Department of Psychiatry and Behavioral Sciences, Duke University, Durham, NC, USA.
Acta Neuropathol Commun. 2013 Jun 27;1:28. doi: 10.1186/2051-5960-1-28.
A critical and as-yet unmet need in Alzheimer disease (AD) research is the development of novel markers that can identify individuals at risk for cognitive decline due to AD. This would aid intervention trials designed to slow the progression of AD by increasing diagnostic certainty, and provide new pathophysiologic clues and potential drug targets.

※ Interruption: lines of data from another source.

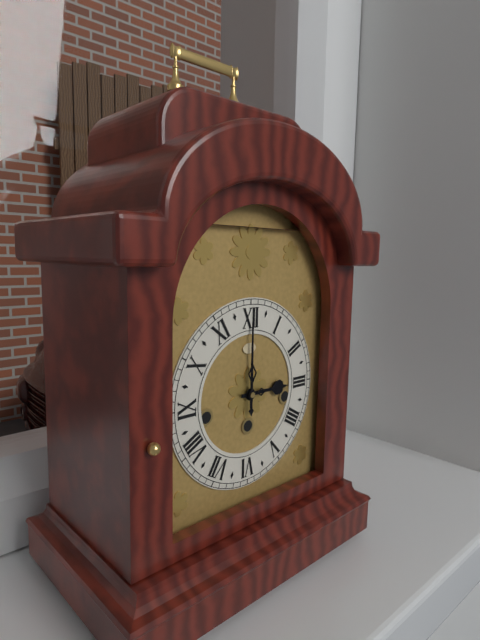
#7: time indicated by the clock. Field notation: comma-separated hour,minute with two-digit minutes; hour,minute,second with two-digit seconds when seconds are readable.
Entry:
3,00
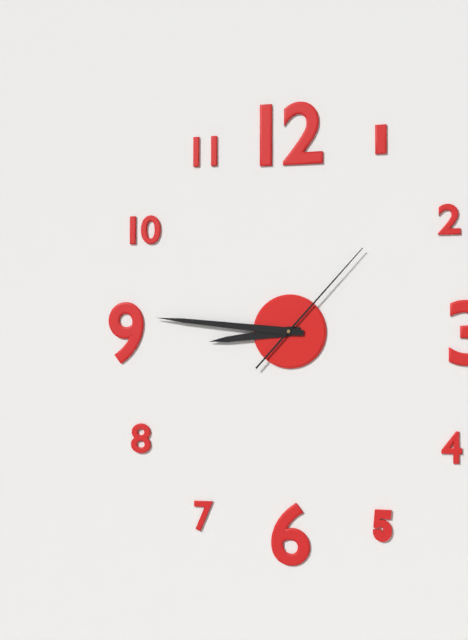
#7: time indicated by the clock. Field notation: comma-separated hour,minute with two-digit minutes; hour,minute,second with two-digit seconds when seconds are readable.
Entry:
8,46,07
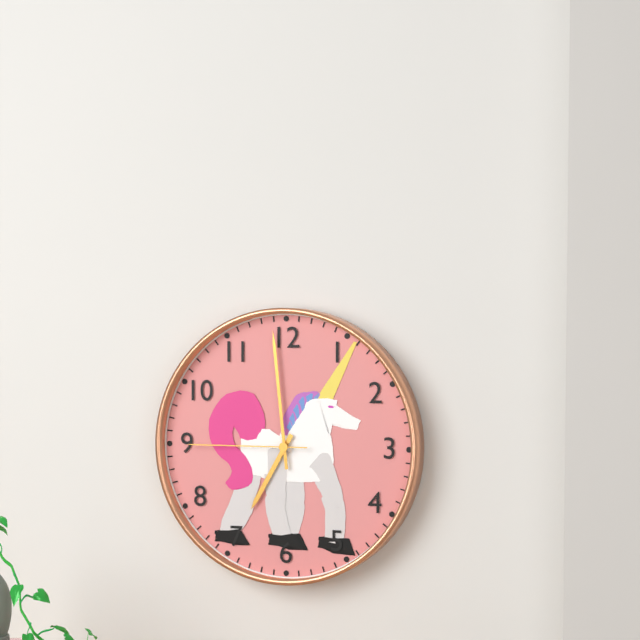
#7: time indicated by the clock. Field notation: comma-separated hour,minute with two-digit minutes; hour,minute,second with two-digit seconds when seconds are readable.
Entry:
6,59,45
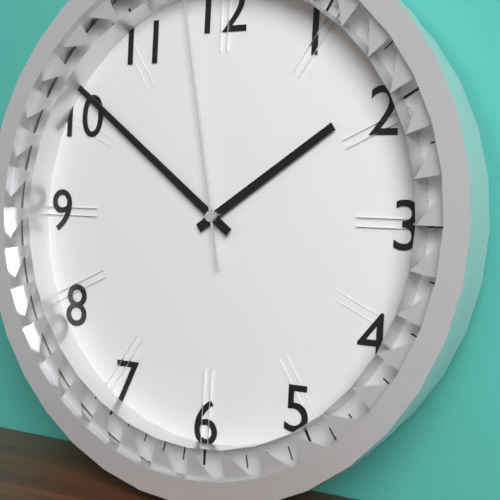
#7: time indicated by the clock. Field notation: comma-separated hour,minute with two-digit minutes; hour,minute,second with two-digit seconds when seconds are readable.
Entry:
1,51,58
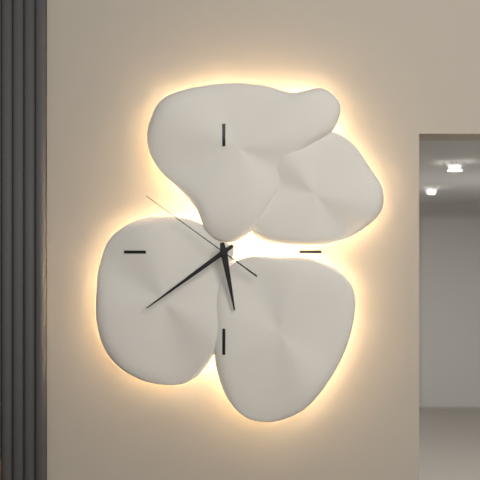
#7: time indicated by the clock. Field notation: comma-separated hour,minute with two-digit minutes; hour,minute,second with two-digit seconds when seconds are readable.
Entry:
5,39,51
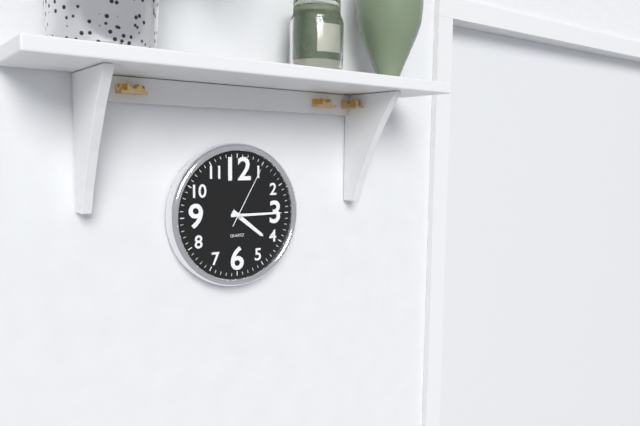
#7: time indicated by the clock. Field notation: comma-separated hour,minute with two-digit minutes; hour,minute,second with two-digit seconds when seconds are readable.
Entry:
4,15,05
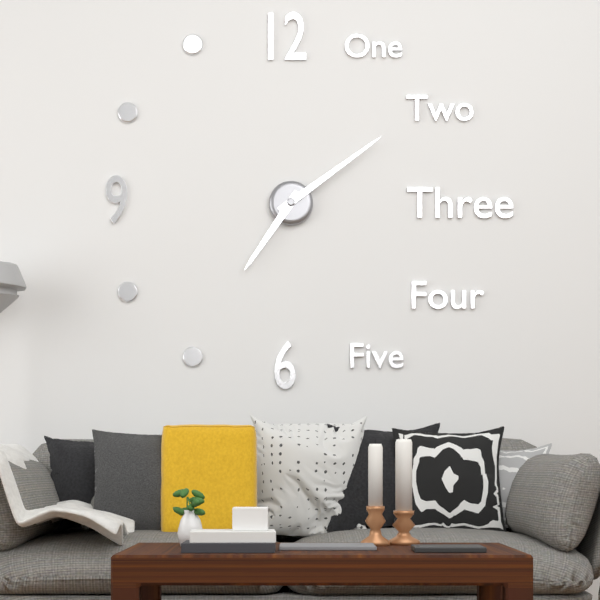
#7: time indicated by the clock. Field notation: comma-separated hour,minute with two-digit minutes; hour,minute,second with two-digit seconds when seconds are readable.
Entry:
7,09
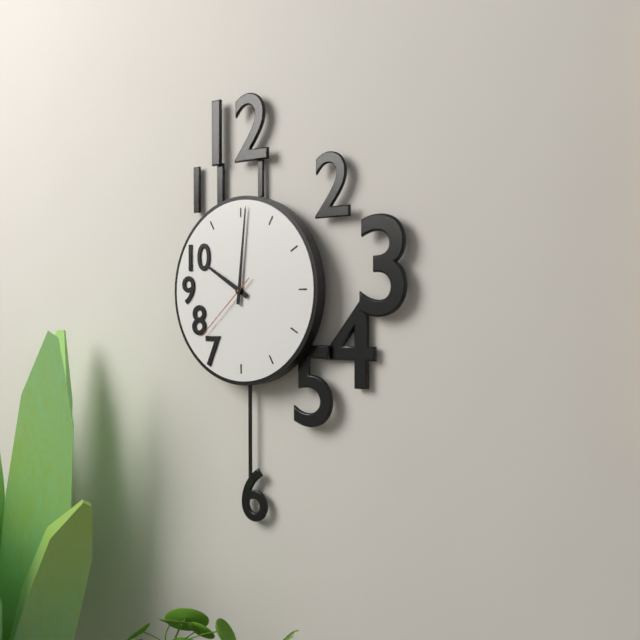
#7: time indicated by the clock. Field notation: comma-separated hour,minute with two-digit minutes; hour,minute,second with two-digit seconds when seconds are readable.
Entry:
10,01,38
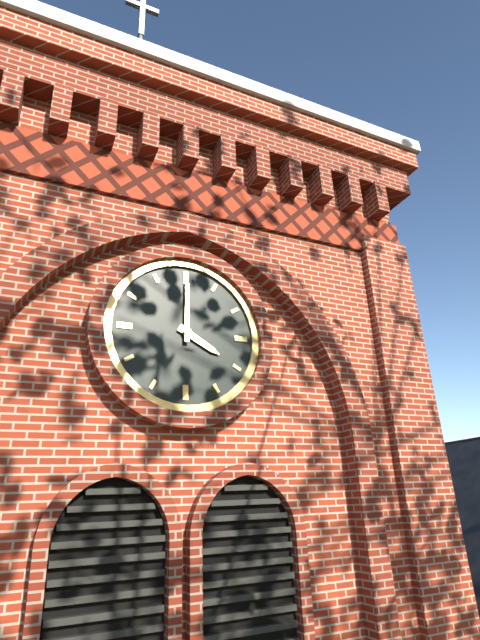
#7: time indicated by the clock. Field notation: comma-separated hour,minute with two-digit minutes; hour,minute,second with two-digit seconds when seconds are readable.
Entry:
4,00
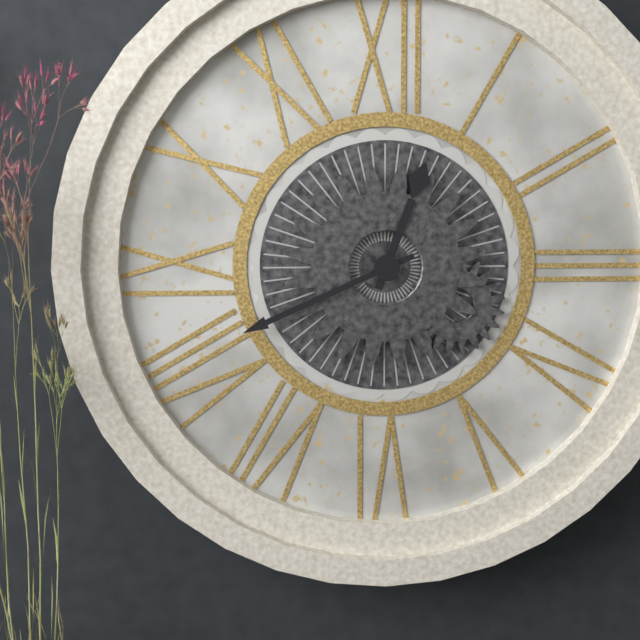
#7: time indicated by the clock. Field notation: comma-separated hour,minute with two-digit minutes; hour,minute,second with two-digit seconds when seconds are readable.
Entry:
12,41
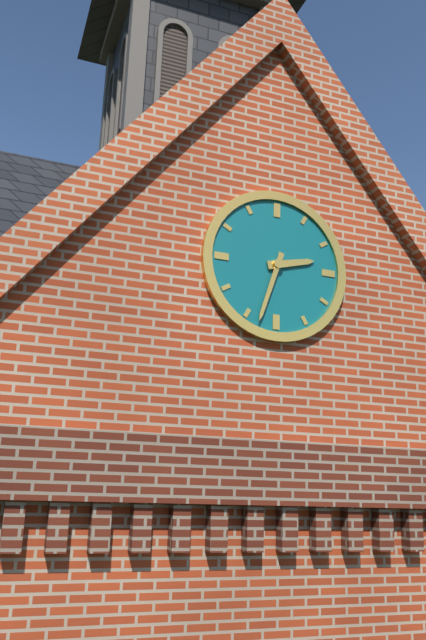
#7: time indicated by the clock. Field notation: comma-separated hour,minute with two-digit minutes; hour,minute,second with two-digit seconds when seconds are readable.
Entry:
2,33
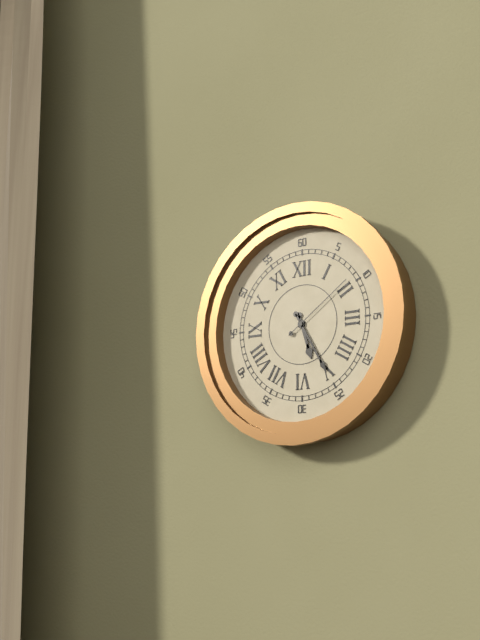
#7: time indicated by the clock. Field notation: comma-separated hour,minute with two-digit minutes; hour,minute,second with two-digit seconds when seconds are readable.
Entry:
5,25,09
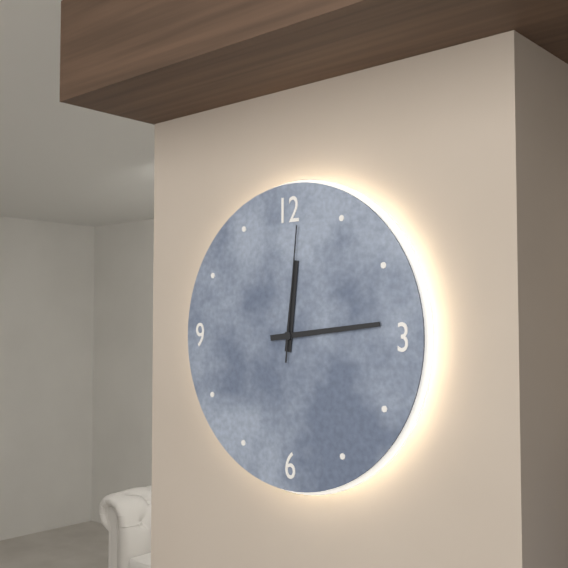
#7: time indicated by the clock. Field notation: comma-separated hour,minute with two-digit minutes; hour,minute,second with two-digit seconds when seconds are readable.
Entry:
12,14,01
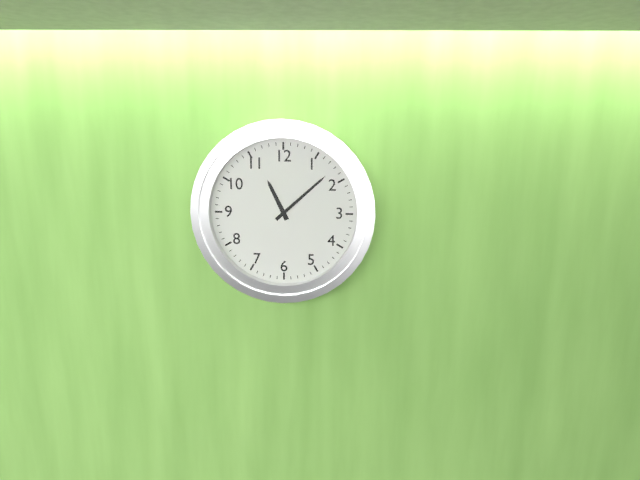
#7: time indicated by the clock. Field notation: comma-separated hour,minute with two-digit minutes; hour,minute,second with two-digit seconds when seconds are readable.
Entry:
11,08
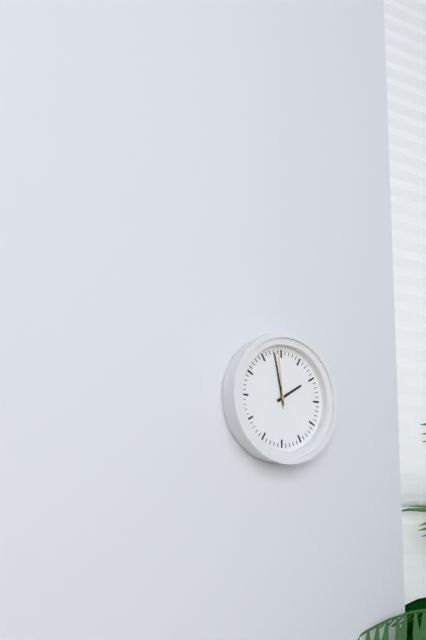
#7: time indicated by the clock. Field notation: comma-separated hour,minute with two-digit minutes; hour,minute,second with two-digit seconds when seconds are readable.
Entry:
1,58,59
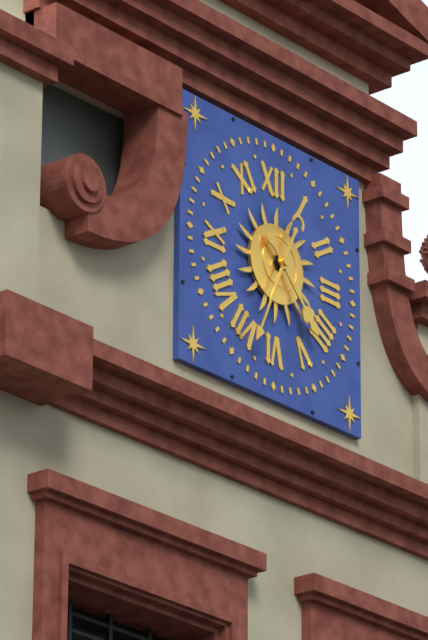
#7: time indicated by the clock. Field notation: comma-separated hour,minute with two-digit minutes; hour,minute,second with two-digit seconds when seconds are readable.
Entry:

We used two metabolomics platforms (gas chromatography-time of flight mass spectrometry [GC-TOF] and liquid chromatography LC-ECA array [LC-ECA]) to measure a number of metabolites in cerebrospinal fluid (CSF) from patients with AD dementia and from cognitively normal controls. We used stepwise logistic regression models with cross-validation to assess the ability of metabolite markers to discriminate between clinically diagnosed AD participants and cognitively normal controls and we compared these data with traditional CSF Luminex immunoassay amyloid-β and tau biomarkers. Aβ and tau biomarkers had high accuracy to discriminate cases and controls (testing area under the curve: 0.92). The accuracy of GC-TOF metabolites and LC-ECA metabolites by themselves to discriminate clinical AD participants from controls was high (testing area under the curve: 0.70 and 0.96, respectively).
Our study identified several CSF small-molecule metabolites that discriminated especially well between clinically diagnosed AD and control groups. They appear to be suitable for further confirmatory and validation studies, and show the potential to provide predictive performance for AD.
阿尔茨海默病(AD)研究中存在一个关键且尚未满足的需求,即开发新的标志物,以识别因 AD 导致认知能力下降的个体。这将有助于干预试验,通过提高诊断确定性来减缓 AD 的进展,并提供新的病理生理线索和潜在的药物靶点。
我们使用了两种代谢组学平台(气相色谱-飞行时间质谱[GC-TOF]和液相色谱 LC-ECA 阵列[LC-ECA])来测量 AD 痴呆患者和认知正常对照者脑脊液(CSF)中的多种代谢物。我们使用具有交叉验证的逐步逻辑回归模型来评估代谢物标志物区分临床诊断的 AD 参与者和认知正常对照者的能力,并将这些数据与传统的 CSF Luminex 免疫分析淀粉样蛋白-β和 tau 生物标志物进行比较。Aβ 和 tau 生物标志物具有较高的准确性来区分病例和对照(测试曲线下面积:0.92)。GC-TOF 代谢物和 LC-ECA 代谢物本身区分临床 AD 参与者和对照组的准确性也很高(测试曲线下面积分别为 0.70 和 0.96)。
我们的研究确定了几种 CSF 小分子代谢物,它们在临床诊断的 AD 和对照组之间具有特别好的区分能力。它们似乎适合进一步的确认和验证研究,并显示出为 AD 提供预测性能的潜力。